Is it Harder to play Guitar Left-Handed?
Many guitar players find themselves comparing left and right-handed guitars and wondering if either of these instruments is harder to play than the other? Many states that left-hand guitars are harder to play, but is this true?
Left and right-handed guitars are not more difficult to play than each other. These instruments are fundamentally the same, with the only real difference being the orientation on which the guitar is built.
The only way left-handed guitars are more difficult to play is when right-handed guitarists, or a guitarist who has learned to play right-handed, try to play one. The same is true for right-handed guitars.
If you are used to playing guitar right-handed, playing a lefty guitar will feel completely alien, and vice versa. This is why most people think that one type of guitar is harder to play than the other.
There are some unfortunate problems that come along with playing left-handed guitars that right-hand guitar players may not realize, however. For example, standard chord and scale diagrams are the wrong way round for left-handed guitarists and must be re-made for lefties.

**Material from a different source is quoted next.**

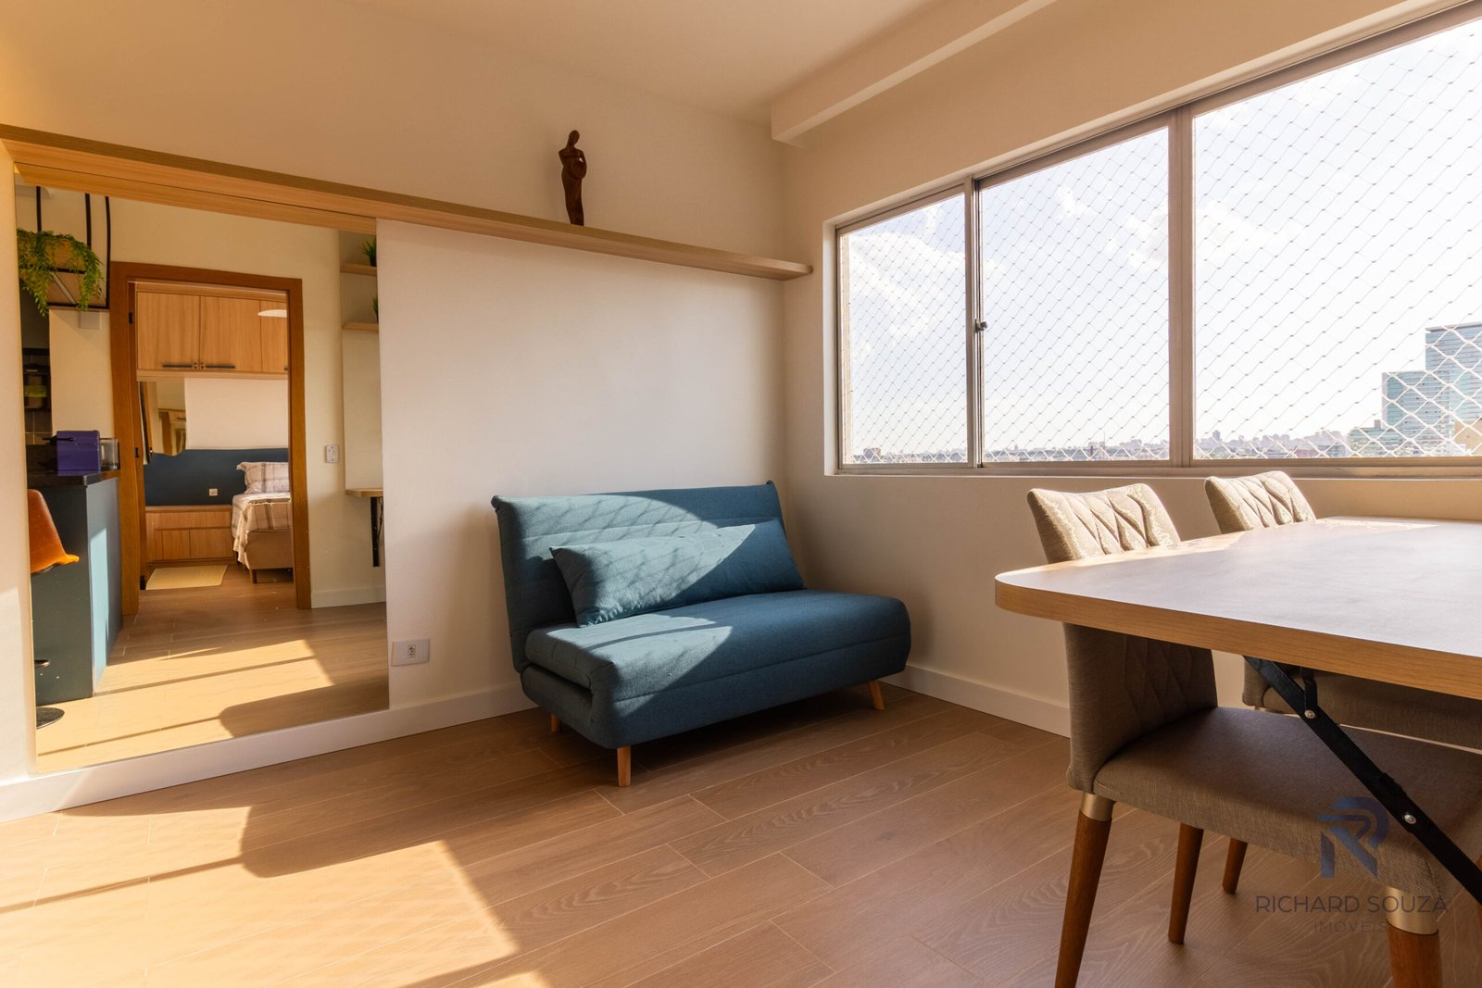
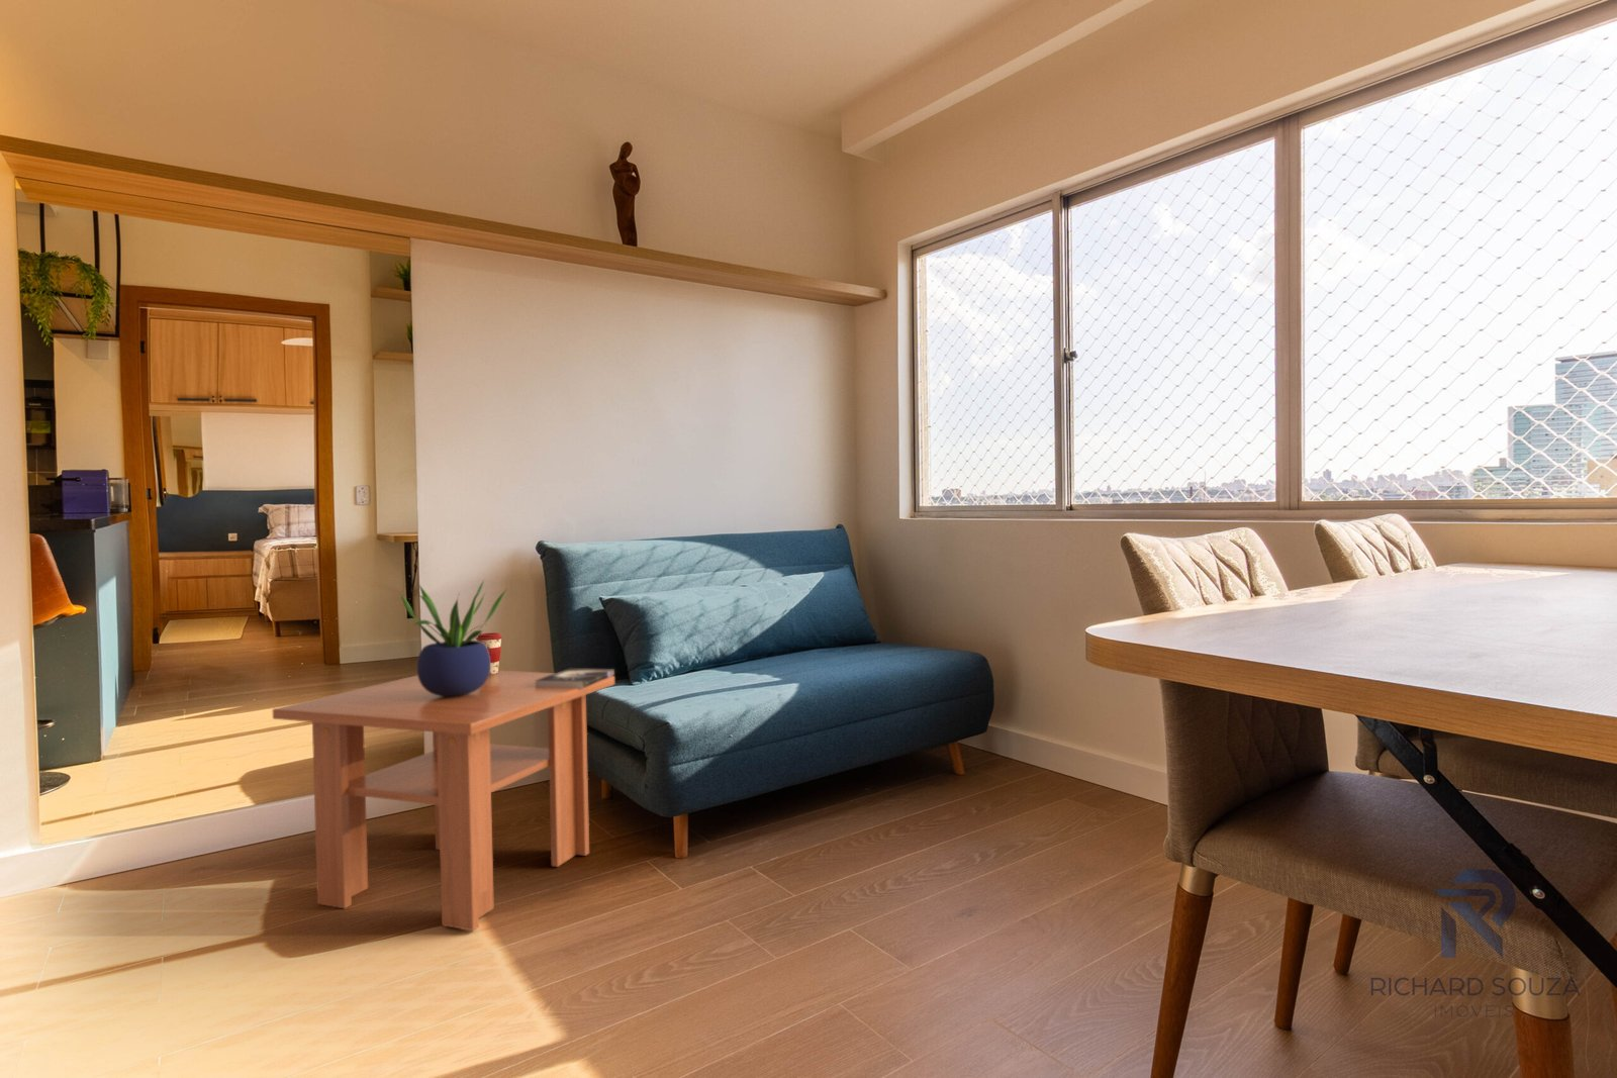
+ potted plant [399,579,509,697]
+ coffee table [272,670,616,931]
+ coffee cup [475,632,503,674]
+ book [535,667,616,688]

This can make certain learning methods and programs difficult for those who play left-handed guitars and can be a limiting factor in the learning process. However, this does not make learning to play a left-handed guitar fundamentally more difficult than learning to play a right-handed version.

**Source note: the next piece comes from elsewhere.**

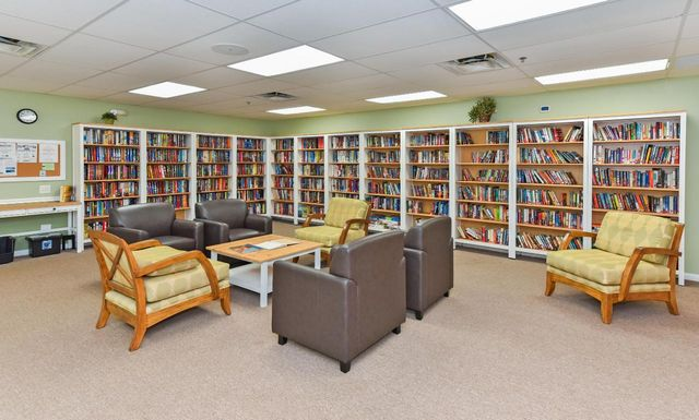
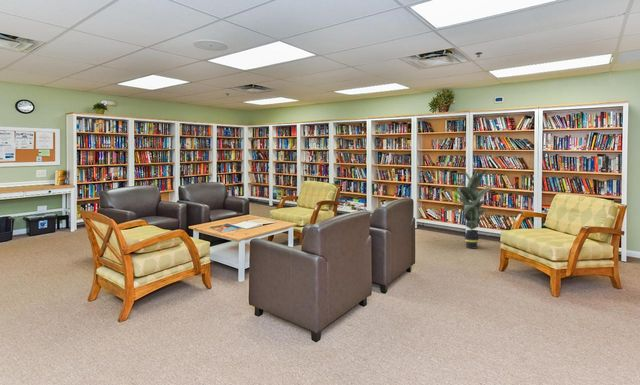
+ indoor plant [449,162,503,250]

Learning to play left-handed and right-handed have the same level of difficulty, depending on your dominant hand. Left-handed guitar players will find left-handed guitars easier to play, and right-handed guitarists will prefer right-handed guitars.

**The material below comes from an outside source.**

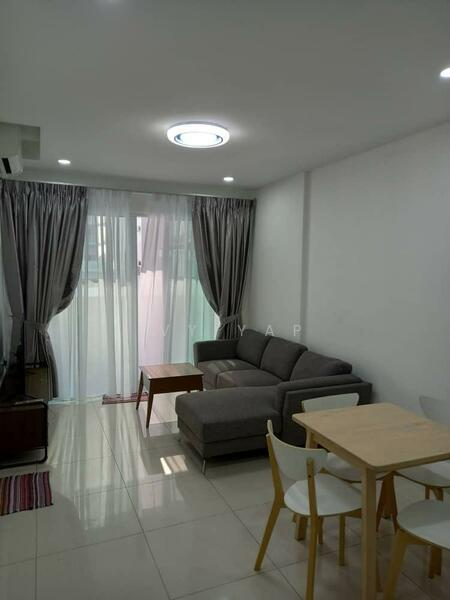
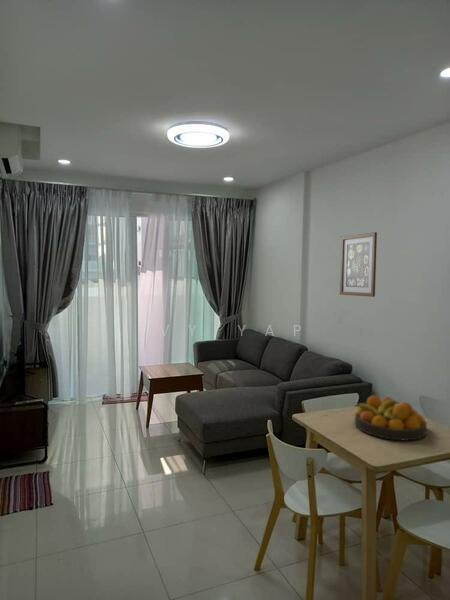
+ wall art [339,231,378,298]
+ fruit bowl [353,395,428,442]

Right vs. Left-Handed Guitar Price comparison
Every left-handed guitar player has come to accept that guitars that are built for them are likely to cost more than the same model of guitar made for right-handed guitarists. This is a crucial comparison to make between these instruments, and understanding why lefties are more expensive is important.
The unfortunate reality is that left-handed guitars are more expensive than right-handed versions of the same guitar. This is especially true for guitars made by very large guitar manufacturers. The price difference is usually not a deal-breaker, as most lefties are less than $100 more expensive than right-handed models.
Almost every left-hand guitar is more expensive than right-handed instruments, which can be frustrating, but there is a good reason for this. Left-handed guitars are overall more expensive to build due to the cost of re-tooling machinery and the time it takes luthiers to build them.
Luthiers are used to building right-handed guitars, and switching their techniques and process to building a left-handed version of their guitars requires extra time and concentration, which increases the labor costs of producing left-handed guitars.
Re-tooling expensive machines such as CNC machines and mills to manufacture left-handed guitars is an expensive process and must be done to produce lefty guitars on. Large scale.
Another factor to keep in mind is that there are significantly fewer left-handed guitars sold annually. This means that there are fewer units sold to offset the additional costs involved with manufacturing these guitar models.
This results in the higher price of left-handed guitars, which is unfortunate, but an extra $50 for your lefty Gretsch is a small price to pay compared to the price that the manufacturer paid to produce the instrument.
Lefty guitars are the same as right-handed guitars, but they are mirror images of one another. These instruments are both as playable as each other, depending on the dominant hand of the player. There is no fundamental difference between these instruments, but they are very different to play.
Left-handed guitars cost more to produce and more to buy, but if you are a left-handed guitar player, the cost may be worth paying. Take the time to find the right guitar for you, regardless of its orientation, and spend the time to learn how to play it by overcoming your own challenges. This will always produce a good guitar player, regardless of their dominant hand.